# Required action
From the first line to the last, write out the data below exactly.

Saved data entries
* * * * *

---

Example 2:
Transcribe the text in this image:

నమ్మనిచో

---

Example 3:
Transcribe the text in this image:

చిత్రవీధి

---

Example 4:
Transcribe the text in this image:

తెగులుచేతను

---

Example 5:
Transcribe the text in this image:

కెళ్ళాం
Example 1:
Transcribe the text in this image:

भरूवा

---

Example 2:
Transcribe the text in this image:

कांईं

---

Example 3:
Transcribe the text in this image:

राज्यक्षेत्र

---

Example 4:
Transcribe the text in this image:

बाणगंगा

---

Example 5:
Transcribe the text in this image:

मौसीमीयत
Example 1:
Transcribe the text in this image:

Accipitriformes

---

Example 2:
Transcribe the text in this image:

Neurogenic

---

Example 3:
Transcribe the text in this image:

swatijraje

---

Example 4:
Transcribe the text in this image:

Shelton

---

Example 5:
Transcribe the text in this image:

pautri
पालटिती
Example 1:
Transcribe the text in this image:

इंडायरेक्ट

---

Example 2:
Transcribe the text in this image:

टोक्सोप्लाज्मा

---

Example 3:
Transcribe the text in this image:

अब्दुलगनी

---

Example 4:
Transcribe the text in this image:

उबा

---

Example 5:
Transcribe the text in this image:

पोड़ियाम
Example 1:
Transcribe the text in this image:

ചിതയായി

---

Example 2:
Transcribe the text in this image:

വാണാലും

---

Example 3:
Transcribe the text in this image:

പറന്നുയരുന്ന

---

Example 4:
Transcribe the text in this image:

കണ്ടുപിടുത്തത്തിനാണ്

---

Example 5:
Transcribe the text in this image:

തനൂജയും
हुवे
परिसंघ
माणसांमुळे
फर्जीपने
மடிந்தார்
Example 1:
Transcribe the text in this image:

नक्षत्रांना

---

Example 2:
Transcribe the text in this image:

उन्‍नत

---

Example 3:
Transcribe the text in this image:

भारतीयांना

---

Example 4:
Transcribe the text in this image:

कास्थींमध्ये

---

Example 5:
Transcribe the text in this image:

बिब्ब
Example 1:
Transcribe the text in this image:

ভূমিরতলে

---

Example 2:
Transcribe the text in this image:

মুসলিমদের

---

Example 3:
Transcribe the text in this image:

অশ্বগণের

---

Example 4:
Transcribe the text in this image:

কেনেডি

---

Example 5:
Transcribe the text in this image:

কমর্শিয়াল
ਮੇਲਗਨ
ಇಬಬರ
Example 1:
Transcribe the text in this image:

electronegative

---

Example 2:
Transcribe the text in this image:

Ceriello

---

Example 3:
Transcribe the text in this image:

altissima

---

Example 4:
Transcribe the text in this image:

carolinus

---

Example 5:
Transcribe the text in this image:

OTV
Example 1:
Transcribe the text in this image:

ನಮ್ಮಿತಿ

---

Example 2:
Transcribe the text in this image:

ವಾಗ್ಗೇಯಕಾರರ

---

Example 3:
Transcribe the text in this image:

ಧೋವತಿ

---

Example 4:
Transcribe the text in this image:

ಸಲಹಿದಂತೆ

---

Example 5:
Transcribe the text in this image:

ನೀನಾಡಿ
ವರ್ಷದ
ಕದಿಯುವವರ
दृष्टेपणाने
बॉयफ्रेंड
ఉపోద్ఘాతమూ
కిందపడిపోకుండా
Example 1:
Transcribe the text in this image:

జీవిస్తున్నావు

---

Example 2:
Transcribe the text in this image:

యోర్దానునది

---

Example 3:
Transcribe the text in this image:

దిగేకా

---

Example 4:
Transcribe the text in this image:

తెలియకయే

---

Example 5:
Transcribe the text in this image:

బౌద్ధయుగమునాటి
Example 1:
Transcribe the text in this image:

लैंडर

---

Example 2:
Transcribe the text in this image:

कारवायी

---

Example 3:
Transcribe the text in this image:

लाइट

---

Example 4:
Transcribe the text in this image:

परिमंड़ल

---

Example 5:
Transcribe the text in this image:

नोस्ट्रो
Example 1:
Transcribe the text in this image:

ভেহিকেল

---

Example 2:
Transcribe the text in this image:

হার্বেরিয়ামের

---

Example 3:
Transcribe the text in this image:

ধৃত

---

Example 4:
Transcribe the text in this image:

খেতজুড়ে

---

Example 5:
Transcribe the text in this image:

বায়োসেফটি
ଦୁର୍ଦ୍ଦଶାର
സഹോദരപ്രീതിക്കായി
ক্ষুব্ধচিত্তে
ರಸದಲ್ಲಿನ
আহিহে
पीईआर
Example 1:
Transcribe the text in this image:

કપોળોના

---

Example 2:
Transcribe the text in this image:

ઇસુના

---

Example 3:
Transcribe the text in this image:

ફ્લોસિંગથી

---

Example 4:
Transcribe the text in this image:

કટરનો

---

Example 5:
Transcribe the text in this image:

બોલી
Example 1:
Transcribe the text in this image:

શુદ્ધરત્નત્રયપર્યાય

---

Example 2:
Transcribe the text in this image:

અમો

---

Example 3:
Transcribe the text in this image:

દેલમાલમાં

* * * * *

# Solution to this exercise
---

Example 2:
Transcribe the text in this image:

నమ్మనిచో

---

Example 3:
Transcribe the text in this image:

చిత్రవీధి

---

Example 4:
Transcribe the text in this image:

తెగులుచేతను

---

Example 5:
Transcribe the text in this image:

కెళ్ళాం
Example 1:
Transcribe the text in this image:

भरूवा

---

Example 2:
Transcribe the text in this image:

कांईं

---

Example 3:
Transcribe the text in this image:

राज्यक्षेत्र

---

Example 4:
Transcribe the text in this image:

बाणगंगा

---

Example 5:
Transcribe the text in this image:

मौसीमीयत
Example 1:
Transcribe the text in this image:

Accipitriformes

---

Example 2:
Transcribe the text in this image:

Neurogenic

---

Example 3:
Transcribe the text in this image:

swatijraje

---

Example 4:
Transcribe the text in this image:

Shelton

---

Example 5:
Transcribe the text in this image:

pautri
पालटिती
Example 1:
Transcribe the text in this image:

इंडायरेक्ट

---

Example 2:
Transcribe the text in this image:

टोक्सोप्लाज्मा

---

Example 3:
Transcribe the text in this image:

अब्दुलगनी

---

Example 4:
Transcribe the text in this image:

उबा

---

Example 5:
Transcribe the text in this image:

पोड़ियाम
Example 1:
Transcribe the text in this image:

ചിതയായി

---

Example 2:
Transcribe the text in this image:

വാണാലും

---

Example 3:
Transcribe the text in this image:

പറന്നുയരുന്ന

---

Example 4:
Transcribe the text in this image:

കണ്ടുപിടുത്തത്തിനാണ്

---

Example 5:
Transcribe the text in this image:

തനൂജയും
हुवे
परिसंघ
माणसांमुळे
फर्जीपने
மடிந்தார்
Example 1:
Transcribe the text in this image:

नक्षत्रांना

---

Example 2:
Transcribe the text in this image:

उन्‍नत

---

Example 3:
Transcribe the text in this image:

भारतीयांना

---

Example 4:
Transcribe the text in this image:

कास्थींमध्ये

---

Example 5:
Transcribe the text in this image:

बिब्ब
Example 1:
Transcribe the text in this image:

ভূমিরতলে

---

Example 2:
Transcribe the text in this image:

মুসলিমদের

---

Example 3:
Transcribe the text in this image:

অশ্বগণের

---

Example 4:
Transcribe the text in this image:

কেনেডি

---

Example 5:
Transcribe the text in this image:

কমর্শিয়াল
ਮੇਲਗਨ
ಇಬಬರ
Example 1:
Transcribe the text in this image:

electronegative

---

Example 2:
Transcribe the text in this image:

Ceriello

---

Example 3:
Transcribe the text in this image:

altissima

---

Example 4:
Transcribe the text in this image:

carolinus

---

Example 5:
Transcribe the text in this image:

OTV
Example 1:
Transcribe the text in this image:

ನಮ್ಮಿತಿ

---

Example 2:
Transcribe the text in this image:

ವಾಗ್ಗೇಯಕಾರರ

---

Example 3:
Transcribe the text in this image:

ಧೋವತಿ

---

Example 4:
Transcribe the text in this image:

ಸಲಹಿದಂತೆ

---

Example 5:
Transcribe the text in this image:

ನೀನಾಡಿ
ವರ್ಷದ
ಕದಿಯುವವರ
दृष्टेपणाने
बॉयफ्रेंड
ఉపోద్ఘాతమూ
కిందపడిపోకుండా
Example 1:
Transcribe the text in this image:

జీవిస్తున్నావు

---

Example 2:
Transcribe the text in this image:

యోర్దానునది

---

Example 3:
Transcribe the text in this image:

దిగేకా

---

Example 4:
Transcribe the text in this image:

తెలియకయే

---

Example 5:
Transcribe the text in this image:

బౌద్ధయుగమునాటి
Example 1:
Transcribe the text in this image:

लैंडर

---

Example 2:
Transcribe the text in this image:

कारवायी

---

Example 3:
Transcribe the text in this image:

लाइट

---

Example 4:
Transcribe the text in this image:

परिमंड़ल

---

Example 5:
Transcribe the text in this image:

नोस्ट्रो
Example 1:
Transcribe the text in this image:

ভেহিকেল

---

Example 2:
Transcribe the text in this image:

হার্বেরিয়ামের

---

Example 3:
Transcribe the text in this image:

ধৃত

---

Example 4:
Transcribe the text in this image:

খেতজুড়ে

---

Example 5:
Transcribe the text in this image:

বায়োসেফটি
ଦୁର୍ଦ୍ଦଶାର
സഹോദരപ്രീതിക്കായി
ক্ষুব্ধচিত্তে
ರಸದಲ್ಲಿನ
আহিহে
पीईआर
Example 1:
Transcribe the text in this image:

કપોળોના

---

Example 2:
Transcribe the text in this image:

ઇસુના

---

Example 3:
Transcribe the text in this image:

ફ્લોસિંગથી

---

Example 4:
Transcribe the text in this image:

કટરનો

---

Example 5:
Transcribe the text in this image:

બોલી
Example 1:
Transcribe the text in this image:

શુદ્ધરત્નત્રયપર્યાય

---

Example 2:
Transcribe the text in this image:

અમો

---

Example 3:
Transcribe the text in this image:

દેલમાલમાં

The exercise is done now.